Project description:
Intercultural Communication: Business Negotiations
One of the sources of miscommunication is rooted in culture. American businesspersons have a certain set of assumptions that drive their verbal actions. In chapter 6, you learned about some of the maxims of conversation in English. Other cultures have their maxims of conversation. In this exercise, you are asked to compare and contrast the maxims as applied to a series of negotiations between a Japanese and an American team over a film equipment contract. Ultimately the negotiations fail. The question is, why? Please view the video Doing Business in Japan, reread pp. 180-184 in A Concise Introduction to Linguistics and answer the following questions
What are the maxims of conversation in American English. (pp. 180-184, video).

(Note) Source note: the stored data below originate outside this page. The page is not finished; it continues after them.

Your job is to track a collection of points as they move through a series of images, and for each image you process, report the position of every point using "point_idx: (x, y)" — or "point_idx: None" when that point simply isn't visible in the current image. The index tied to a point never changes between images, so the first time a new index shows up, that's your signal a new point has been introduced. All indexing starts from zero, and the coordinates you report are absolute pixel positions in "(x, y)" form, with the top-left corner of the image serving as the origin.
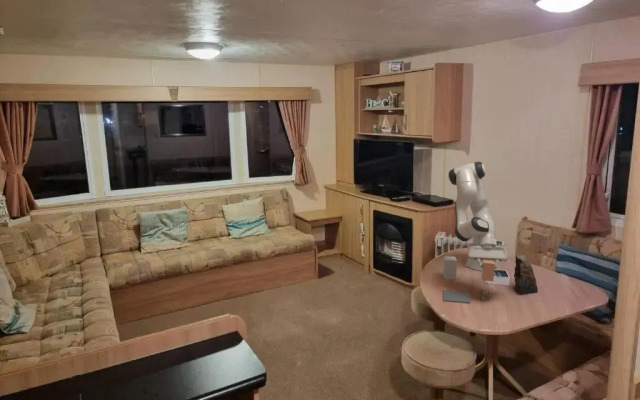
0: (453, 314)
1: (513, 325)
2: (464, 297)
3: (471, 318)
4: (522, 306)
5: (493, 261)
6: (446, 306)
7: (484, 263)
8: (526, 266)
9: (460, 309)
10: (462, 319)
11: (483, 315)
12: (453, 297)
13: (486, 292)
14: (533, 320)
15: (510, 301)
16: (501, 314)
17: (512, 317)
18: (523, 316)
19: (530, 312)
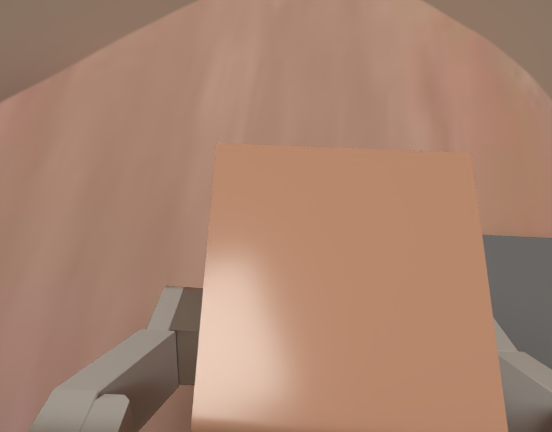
0: (482, 85)
1: (192, 16)
2: None
3: (390, 56)
4: (63, 240)
5: (213, 309)
6: (531, 171)
7: (449, 159)
8: None
9: (450, 145)
10: (433, 42)
11: (326, 94)
12: (511, 294)
13: None
14: (70, 74)
15: (119, 309)
16: (226, 117)
17: (173, 91)
18: (108, 110)
19: (46, 163)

What are the maxims of conversation in Japanese discourse (pp. 184, video).
In what ways are the differences reflected in the verbal behavior of the American team versus the Japanese team?
What is the composition of the American team versus Japanese teams? How does each reflect the organization culture of the businesses they represent?
Compare and contrast the following issues of social behavior:
Use of first names.
Doing business over dinner.
Over what specific points did the either teams misinterpret what the other was saying? Give four examples from any phase of the negotiation.
If you were counseling each team, what sort of advice would you offer?
The American team.
The Japanese team
Extra Credit: Often as a reaction to ethnocentrism, linguistic or otherwise, it is often tempting to over-romanticize another culture. Based on this video and on Internet research, address the question whether Japanese maxims of conversation facilitated or limited the country’s response to the earthquake, tsunami, and nuclear disasters in the last month.